▸ **Document segment**
* * *

There are substantial individual expenses for salaries, administration and some road equipment.

The real estate tax remains at .125 mills. A mill is a tax of $1 of every $1,000 of assessed property.

When Guenther and township secretary Dawn Maciejezyk were asked what their priorities were for projects to support, they agreed that the top choice is completing a sidewalk on State Road near the Avon Grove High School. They also pointed to London Grove’s “honor” of having 62 bridges, the most of any township in Chester County. They have allotted $493,000 in 2021 and $495,000 in 2022 for repair and replacement of those bridges.

Some expense items are hard to predict. Guenther said one example is road salt which they use in response to bad winter weather. Inasmuch as London Grove’s leadership and residents in general have a reputation for their environmental consciousness and awareness of the stress salt puts on the roads and ground, in this township they use a use a beet juice combination for melting the ice on the roads.

* * *

▸ **Work to complete**
a. Condense the paragraph of the London Grove budget excerpt beginning "When Guenther and township secretary" into a short bulleted list that keeps its main facts.
b. Carry the London Grove township budget text forward with the next few sentences, following on from its final paragraph about road salt.
The lines that follow come from a separate source.

▸ **Supplied information**
* * *

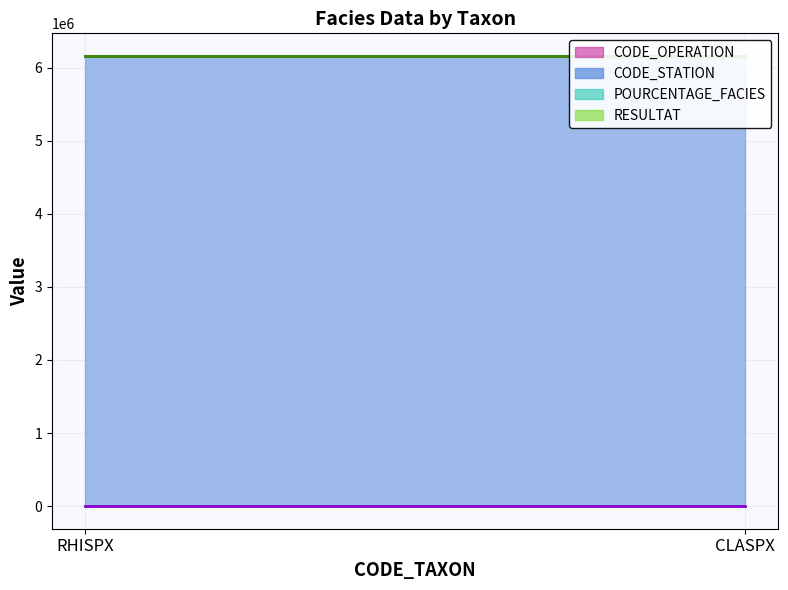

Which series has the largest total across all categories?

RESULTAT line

* * *

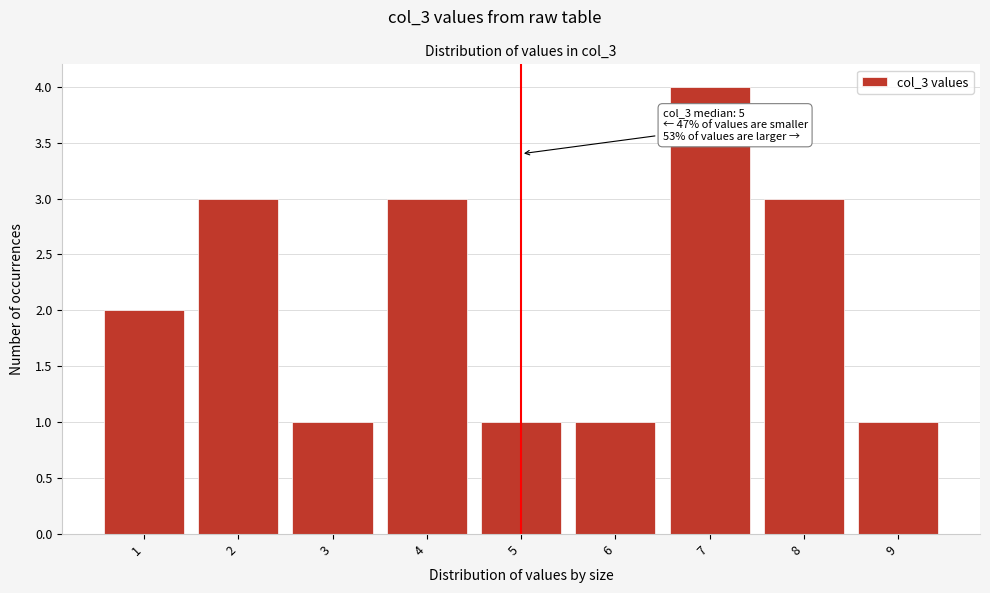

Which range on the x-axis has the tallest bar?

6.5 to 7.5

* * *

▸ **Results for the exercise**
a.
- Guenther and township secretary Dawn Maciejezyk agree that the top project priority is finishing a sidewalk on State Road near Avon Grove High School.
- London Grove has 62 bridges, the most of any township in Chester County.
- The township has set aside $493,000 in 2021 and $495,000 in 2022 to repair and replace those bridges.

b.
“It’s not red,” Guenther said of the mixture.

She added that, in an effort to keep costs down, they buy as much as they can at the end of the season to stock up and get prepared for the next winter.  

At the Dec. 11 meeting, they said goodbye to supervisors Richard Scott Harper and Thomas Szakas. Those outgoing supervisors will be replaced at the Jan. 6 reorganization meeting by Kevin Runey and Christine Allison. Future meetings after January are held on the second Wednesday of the month.